Throughout the pandemic, caregivers have been challenged to find creative ways to offer engaging and meaningful programming, while incorporating all the principles. One of the most difficult principles to incorporate has been the family-centred one, as there have been restrictions on having physical contact with people from different households.
In the summer months, it was easier to invite families to outdoor events, but cold weather accompanied by the high case numbers of COVID-19, and family engagement in group programming has become quite a bit more challenging.
Fortunately, a participant’s grandfather offered a unique solution. The family member is an experienced outdoorsman and hunter. He offered to teach the participants new winter skills while also spending time with his young grandson, during an afternoon outing at Ehrlo Valley Park.
The grandfather took all the Jewison House participants and their caregivers to Echo Valley Park for the afternoon. The group hiked, chopped wood and built a fire, and enjoyed hot dogs, s’mores, and bannock. After lunch the youth had a great time skating around the lake, building forts, and staying warm near the fire.

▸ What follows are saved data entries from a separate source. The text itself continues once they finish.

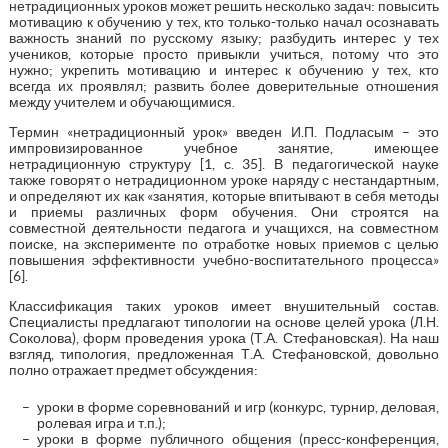
нетрадиционных уроков может решить несколько задач: повысить
мотивацию к обучению у тех, кто только-только начал осознавать
важность знаний по русскому языку; разбудить интерес у тех
учеников, которые просто привыкли учиться, потому что это
нужно; укрепить мотивацию и интерес к обучению у тех, кто
всегда их проявлял; развить более доверительные отношения
между учителем и обучающимися.
Термин «нетрадиционный урок» введен И.П. Подласым – это
импровизированное учебное занятие, имеющее
нетрадиционную структуру [1, с. 35]. В педагогической науке
также говорят о нетрадиционном уроке наряду с нестандартным,
и определяют их как «занятия, которые впитывают в себя методы
и приемы различных форм обучения. Они строятся на
совместной деятельности педагога и учащихся, на совместном
поиске, на эксперименте по отработке новых приемов с целью
повышения эффективности учебно-воспитательного процесса»
[6].
Классификация таких уроков имеет внушительный состав.
Специалисты предлагают типологии на основе целей урока (Л.Н.
Соколова), форм проведения урока (Т.А. Стефановская). На наш
взгляд, типология, предложенная Т.А. Стефановской, довольно
полно отражает предмет обсуждения:
уроки в форме соревнований и игр (конкурс, турнир, деловая,
ролевая игра и т.п.);
уроки в форме публичного общения (пресс-конференция,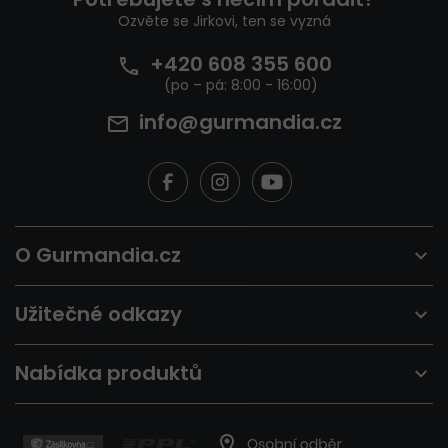
í
Ozvěte se Jirkovi, ten se vyzná
+420 608 355 600
info@gurmandia.cz
O Gurmandia.cz
Užitečné odkazy
Nabídka produktů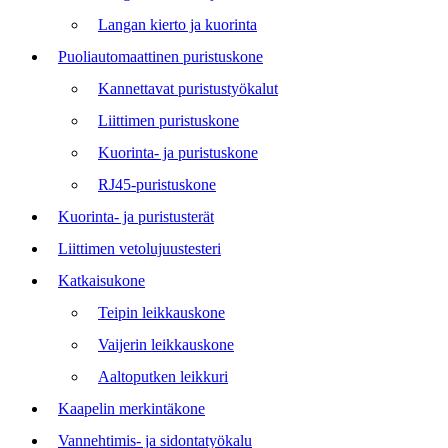
Langan kierto ja kuorinta
Puoliautomaattinen puristuskone
Kannettavat puristustyökalut
Liittimen puristuskone
Kuorinta- ja puristuskone
RJ45-puristuskone
Kuorinta- ja puristusterät
Liittimen vetolujuustesteri
Katkaisukone
Teipin leikkauskone
Vaijerin leikkauskone
Aaltoputken leikkuri
Kaapelin merkintäkone
Vannehtimis- ja sidontatyökalu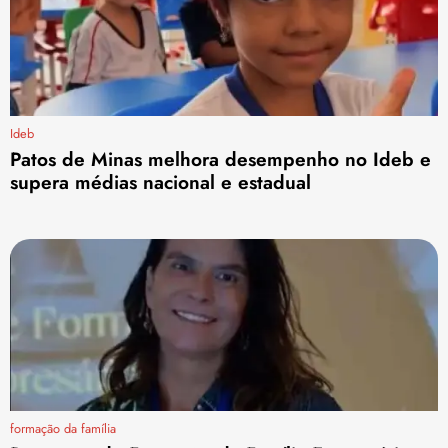
Ideb
Patos de Minas melhora desempenho no Ideb e
supera médias nacional e estadual
formação da família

Nicholas Hadjistavropoulos, a youth care leader, explained the importance of having family involved while youth are in care, “We really value collaborating with families to ensure our participants feel fully supported and connected to their roots. It has a profound impact on participants’ self-esteem, and sense of safety and security.”
He added, “It meant a lot to our participant to have his grandpa take the group out for an afternoon of winter activities. Our participant was very proud to introduce his knowledgeable and experienced grandfather to his group of peers and the kids were very responsive and respectful toward their winter guide.”